Gary Shteyngart mêle habillement les errements de l’intime et de la société avec humour et férocité. Son personnage Barry Cohen est fascinant car il représente bien la contradiction humaine. Il est amoral, capable de flamber son argent tout en ironisant sur les pauvres qui ne sauraient pas quoi faire de millions de dollars. A contrario, il est d’une grande naïveté, capable d’élans du cœur pour son fils, un dealer ou la jeune Brooklyn. Il est aussi conscient de ses limites en société et dans sa famille. Surtout, il est déconnecté d'une réalité qu’il a pourtant connue puisqu’il vient d’un milieu modeste. 

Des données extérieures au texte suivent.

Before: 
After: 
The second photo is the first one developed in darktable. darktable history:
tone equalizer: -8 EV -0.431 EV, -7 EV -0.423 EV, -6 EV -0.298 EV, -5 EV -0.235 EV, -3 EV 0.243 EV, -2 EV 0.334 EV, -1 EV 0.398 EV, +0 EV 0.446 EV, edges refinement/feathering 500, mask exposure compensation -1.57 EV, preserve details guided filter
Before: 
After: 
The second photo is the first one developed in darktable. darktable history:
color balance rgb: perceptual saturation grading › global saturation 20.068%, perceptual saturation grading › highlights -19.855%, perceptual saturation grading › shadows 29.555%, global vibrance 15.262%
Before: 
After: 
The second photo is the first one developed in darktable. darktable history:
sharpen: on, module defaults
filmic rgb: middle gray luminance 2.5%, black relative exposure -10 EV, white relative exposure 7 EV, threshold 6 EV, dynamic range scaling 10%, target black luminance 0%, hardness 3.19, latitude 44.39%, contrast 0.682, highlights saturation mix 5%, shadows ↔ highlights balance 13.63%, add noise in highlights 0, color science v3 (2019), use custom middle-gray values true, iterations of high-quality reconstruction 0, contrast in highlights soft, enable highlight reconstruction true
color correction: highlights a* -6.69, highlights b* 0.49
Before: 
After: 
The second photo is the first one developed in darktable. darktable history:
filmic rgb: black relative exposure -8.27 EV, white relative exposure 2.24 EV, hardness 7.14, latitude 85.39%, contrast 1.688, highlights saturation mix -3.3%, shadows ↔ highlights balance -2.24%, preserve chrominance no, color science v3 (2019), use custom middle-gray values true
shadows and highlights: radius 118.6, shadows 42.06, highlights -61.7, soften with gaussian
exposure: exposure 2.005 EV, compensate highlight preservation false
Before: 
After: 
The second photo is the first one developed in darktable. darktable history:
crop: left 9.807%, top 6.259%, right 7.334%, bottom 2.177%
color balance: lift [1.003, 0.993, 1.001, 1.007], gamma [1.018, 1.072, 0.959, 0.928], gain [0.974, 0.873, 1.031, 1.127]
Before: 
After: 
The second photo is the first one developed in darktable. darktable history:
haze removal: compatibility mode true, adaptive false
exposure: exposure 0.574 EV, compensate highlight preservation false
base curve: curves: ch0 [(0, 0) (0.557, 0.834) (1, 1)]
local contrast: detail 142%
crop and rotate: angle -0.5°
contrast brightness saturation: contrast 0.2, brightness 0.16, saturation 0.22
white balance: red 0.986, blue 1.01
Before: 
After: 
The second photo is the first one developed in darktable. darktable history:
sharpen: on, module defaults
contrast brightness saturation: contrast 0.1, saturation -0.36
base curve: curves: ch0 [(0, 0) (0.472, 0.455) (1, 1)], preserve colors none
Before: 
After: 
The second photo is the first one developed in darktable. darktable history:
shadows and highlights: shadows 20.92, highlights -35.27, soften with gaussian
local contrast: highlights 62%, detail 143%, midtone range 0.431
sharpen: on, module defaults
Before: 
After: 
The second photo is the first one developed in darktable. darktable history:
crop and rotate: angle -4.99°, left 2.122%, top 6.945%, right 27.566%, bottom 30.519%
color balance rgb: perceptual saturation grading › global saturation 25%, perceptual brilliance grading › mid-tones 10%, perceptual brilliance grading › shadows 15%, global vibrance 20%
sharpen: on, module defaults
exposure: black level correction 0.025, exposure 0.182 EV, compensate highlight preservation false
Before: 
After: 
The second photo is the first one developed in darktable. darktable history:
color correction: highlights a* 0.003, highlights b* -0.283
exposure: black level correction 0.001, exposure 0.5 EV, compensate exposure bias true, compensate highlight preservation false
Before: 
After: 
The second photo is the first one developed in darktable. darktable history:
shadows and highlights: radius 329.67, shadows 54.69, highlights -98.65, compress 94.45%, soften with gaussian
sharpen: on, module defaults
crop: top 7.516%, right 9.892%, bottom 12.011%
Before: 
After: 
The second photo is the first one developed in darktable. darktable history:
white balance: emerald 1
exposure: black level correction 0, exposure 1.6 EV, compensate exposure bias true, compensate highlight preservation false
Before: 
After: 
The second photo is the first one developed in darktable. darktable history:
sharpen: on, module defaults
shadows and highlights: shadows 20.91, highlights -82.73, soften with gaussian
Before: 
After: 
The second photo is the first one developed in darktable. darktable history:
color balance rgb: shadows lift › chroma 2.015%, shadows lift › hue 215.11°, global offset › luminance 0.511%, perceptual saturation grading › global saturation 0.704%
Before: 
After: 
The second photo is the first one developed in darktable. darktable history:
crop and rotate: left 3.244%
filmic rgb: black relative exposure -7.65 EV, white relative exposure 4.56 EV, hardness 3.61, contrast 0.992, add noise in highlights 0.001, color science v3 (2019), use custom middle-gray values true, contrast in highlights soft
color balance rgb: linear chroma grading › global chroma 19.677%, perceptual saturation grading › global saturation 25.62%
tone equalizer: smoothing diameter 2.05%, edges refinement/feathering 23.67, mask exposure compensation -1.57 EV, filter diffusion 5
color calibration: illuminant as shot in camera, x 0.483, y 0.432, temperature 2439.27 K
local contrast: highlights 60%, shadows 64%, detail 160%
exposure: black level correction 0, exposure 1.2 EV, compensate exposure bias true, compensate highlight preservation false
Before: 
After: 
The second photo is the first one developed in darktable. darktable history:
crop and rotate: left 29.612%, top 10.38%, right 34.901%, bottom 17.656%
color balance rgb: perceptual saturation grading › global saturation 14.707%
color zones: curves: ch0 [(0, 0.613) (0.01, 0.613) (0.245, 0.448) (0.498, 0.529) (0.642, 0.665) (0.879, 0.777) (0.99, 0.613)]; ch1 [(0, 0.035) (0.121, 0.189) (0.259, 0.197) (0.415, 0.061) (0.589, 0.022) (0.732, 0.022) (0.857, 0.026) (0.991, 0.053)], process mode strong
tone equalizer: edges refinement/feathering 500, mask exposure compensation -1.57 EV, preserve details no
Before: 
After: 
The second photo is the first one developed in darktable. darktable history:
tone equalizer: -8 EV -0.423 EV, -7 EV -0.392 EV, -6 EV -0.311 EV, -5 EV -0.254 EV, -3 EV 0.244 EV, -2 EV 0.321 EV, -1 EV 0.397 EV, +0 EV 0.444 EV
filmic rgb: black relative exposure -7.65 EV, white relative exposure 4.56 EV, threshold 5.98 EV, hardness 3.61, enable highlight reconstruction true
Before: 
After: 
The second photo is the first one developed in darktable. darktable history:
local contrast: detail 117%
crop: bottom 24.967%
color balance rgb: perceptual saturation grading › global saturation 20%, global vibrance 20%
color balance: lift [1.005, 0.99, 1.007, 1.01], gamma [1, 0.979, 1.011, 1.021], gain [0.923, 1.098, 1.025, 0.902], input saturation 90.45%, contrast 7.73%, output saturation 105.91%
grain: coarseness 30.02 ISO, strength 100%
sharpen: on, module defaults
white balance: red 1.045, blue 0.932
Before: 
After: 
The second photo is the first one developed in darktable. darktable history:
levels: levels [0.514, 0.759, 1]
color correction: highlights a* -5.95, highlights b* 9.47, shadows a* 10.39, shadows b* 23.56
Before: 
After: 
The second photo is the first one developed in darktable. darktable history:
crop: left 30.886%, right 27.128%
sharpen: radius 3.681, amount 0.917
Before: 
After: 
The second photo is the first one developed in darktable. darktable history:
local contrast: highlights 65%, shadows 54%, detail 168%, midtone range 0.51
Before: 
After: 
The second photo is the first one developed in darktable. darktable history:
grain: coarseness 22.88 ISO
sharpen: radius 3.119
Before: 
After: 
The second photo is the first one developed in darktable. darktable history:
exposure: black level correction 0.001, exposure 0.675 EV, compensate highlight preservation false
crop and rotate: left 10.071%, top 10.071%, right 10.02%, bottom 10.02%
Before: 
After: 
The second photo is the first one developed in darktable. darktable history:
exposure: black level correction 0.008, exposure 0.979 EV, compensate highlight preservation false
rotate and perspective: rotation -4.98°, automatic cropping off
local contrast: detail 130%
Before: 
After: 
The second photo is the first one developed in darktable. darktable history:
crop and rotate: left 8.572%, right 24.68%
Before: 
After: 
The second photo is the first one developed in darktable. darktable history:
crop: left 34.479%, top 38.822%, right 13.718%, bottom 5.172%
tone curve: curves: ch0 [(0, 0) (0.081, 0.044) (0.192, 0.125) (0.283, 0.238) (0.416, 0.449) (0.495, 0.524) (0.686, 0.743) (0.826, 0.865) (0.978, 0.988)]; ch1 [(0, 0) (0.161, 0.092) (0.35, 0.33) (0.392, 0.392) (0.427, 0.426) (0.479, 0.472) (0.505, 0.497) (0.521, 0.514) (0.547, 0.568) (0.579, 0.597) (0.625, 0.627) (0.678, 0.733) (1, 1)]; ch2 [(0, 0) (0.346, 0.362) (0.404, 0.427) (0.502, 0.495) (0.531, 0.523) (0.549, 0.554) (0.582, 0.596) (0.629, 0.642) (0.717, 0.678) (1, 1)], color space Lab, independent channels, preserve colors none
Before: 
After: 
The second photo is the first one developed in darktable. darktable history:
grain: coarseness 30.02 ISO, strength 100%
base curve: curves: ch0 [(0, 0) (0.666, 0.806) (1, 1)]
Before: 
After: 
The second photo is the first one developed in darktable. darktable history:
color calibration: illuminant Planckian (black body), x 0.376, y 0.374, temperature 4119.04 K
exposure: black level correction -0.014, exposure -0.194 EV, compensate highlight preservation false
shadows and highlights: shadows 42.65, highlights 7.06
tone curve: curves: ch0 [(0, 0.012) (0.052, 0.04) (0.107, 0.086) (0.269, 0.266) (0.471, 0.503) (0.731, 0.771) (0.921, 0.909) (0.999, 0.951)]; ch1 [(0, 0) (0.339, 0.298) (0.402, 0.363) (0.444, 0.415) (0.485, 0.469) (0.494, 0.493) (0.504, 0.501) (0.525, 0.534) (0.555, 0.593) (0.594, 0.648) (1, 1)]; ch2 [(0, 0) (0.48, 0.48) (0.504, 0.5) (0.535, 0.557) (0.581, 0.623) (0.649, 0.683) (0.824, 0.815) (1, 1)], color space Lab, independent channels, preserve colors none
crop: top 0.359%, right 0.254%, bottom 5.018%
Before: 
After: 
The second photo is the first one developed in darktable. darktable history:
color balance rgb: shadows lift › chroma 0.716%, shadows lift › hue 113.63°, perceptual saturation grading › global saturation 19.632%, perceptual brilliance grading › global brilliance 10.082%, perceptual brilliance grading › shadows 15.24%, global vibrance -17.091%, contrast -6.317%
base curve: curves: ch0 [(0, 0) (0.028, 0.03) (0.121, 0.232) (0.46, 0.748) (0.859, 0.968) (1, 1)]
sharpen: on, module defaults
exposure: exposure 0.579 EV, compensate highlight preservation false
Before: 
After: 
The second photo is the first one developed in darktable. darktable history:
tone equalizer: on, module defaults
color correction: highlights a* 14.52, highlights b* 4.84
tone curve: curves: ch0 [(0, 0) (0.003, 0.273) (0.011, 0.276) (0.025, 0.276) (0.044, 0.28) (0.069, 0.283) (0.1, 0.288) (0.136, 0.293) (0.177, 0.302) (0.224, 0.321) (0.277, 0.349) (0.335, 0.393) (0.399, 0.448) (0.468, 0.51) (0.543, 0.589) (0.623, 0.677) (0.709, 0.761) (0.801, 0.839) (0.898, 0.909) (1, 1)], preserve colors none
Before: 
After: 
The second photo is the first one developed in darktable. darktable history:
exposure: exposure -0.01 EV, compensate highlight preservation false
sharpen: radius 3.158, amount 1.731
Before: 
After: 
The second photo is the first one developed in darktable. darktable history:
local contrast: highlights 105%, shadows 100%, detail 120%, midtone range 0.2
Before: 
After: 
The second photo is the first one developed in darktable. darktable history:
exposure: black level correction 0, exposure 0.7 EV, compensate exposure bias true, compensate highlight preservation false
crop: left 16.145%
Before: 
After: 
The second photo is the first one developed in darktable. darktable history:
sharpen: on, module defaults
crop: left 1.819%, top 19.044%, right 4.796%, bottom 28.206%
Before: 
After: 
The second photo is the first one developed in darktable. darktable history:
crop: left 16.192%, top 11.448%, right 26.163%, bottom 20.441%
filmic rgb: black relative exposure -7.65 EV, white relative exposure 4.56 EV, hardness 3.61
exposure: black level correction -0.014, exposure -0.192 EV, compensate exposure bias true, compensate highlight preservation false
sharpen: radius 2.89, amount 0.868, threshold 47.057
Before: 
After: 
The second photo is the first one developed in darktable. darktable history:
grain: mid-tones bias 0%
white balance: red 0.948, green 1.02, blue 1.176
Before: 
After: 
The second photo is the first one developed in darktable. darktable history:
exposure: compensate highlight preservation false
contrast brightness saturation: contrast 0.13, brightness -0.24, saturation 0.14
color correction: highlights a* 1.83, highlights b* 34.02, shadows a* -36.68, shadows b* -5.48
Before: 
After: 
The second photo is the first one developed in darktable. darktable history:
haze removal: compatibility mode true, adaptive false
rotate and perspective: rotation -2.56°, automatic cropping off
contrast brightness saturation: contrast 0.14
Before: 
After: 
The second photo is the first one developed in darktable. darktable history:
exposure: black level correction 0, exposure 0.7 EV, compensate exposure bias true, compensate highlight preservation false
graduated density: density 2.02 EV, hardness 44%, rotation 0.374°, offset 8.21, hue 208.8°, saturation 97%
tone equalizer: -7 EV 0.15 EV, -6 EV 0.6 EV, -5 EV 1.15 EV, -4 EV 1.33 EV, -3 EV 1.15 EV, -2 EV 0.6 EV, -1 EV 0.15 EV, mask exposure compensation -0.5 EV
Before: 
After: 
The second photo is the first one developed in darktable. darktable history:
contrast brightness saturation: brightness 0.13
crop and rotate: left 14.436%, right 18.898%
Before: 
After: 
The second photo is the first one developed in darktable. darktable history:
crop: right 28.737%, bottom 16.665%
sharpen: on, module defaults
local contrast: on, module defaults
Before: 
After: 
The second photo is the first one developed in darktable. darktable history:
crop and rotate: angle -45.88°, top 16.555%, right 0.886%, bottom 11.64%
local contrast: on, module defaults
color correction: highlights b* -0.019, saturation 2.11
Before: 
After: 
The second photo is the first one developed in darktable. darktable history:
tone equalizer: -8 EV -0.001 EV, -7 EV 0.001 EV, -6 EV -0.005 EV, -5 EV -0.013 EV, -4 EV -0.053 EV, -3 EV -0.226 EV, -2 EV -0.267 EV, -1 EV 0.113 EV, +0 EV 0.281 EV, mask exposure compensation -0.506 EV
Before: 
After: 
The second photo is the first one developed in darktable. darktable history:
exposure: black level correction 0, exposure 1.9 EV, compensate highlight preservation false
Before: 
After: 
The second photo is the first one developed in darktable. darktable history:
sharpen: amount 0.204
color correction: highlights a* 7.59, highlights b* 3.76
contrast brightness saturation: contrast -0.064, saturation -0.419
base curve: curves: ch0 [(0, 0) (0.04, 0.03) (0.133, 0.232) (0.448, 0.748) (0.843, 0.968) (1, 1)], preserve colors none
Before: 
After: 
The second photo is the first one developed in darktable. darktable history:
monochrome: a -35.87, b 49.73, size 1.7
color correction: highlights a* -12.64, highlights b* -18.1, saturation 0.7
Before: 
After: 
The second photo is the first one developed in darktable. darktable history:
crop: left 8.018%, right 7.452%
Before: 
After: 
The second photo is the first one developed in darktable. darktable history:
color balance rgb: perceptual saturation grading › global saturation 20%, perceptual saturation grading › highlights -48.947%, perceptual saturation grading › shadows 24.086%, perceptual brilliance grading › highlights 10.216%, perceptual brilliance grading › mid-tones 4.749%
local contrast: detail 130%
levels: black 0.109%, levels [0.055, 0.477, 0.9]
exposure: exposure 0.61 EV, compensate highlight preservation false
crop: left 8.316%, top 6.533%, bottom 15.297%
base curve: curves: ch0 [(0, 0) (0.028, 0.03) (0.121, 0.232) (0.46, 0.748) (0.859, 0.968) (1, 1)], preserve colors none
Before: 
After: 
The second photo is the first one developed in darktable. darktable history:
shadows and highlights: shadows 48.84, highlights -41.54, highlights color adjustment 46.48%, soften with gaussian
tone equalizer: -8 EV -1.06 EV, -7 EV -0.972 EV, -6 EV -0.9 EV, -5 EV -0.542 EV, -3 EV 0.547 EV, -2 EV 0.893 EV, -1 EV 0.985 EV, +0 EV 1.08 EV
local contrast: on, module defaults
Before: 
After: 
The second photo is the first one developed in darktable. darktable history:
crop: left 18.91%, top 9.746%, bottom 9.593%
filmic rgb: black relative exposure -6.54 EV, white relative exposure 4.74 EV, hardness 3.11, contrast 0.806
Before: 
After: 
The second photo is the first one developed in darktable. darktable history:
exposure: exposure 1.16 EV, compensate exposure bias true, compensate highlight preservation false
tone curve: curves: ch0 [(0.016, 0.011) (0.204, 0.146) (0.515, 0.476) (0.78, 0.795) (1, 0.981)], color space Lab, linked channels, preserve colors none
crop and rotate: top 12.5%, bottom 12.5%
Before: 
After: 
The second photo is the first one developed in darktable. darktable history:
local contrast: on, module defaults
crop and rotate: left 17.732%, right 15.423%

Gary Shteyngart a su en faire un personnage à la fois drôle, ridicule, agaçant et émouvant. Parce qu’il a su injecter de lui-même avec une bonne dose de lucidité mais aussi d’auto-dérision. Parce que le voyage en Greyhound, il l’a lui-même vécu pour nourrir son histoire.

Barry vit comme dans un roman ; il espère se refaire au casino de la vie, avec une chance quasi-nulle. Peut-être parce qu’il a loupé sa vocation d’écrivain et du coup il imagine son avenir comme on jetterait des mots sur le papier. Il est un peu un Gatsby le « Magnifique » sur la route de Kerouac.

Un roman dans lequel j’ai plongé avec plaisir – et je l’ai pourtant commencé emplie de doutes. Je vous le recommande pour son regard sur la société américaine, son personnage complexe et son humour mâtiné de sérieux (ou le contraire ?).

Gary Shteyngart – Lake Success – éditions de l’Olivier – 380p (traduction de Stéphane Roques).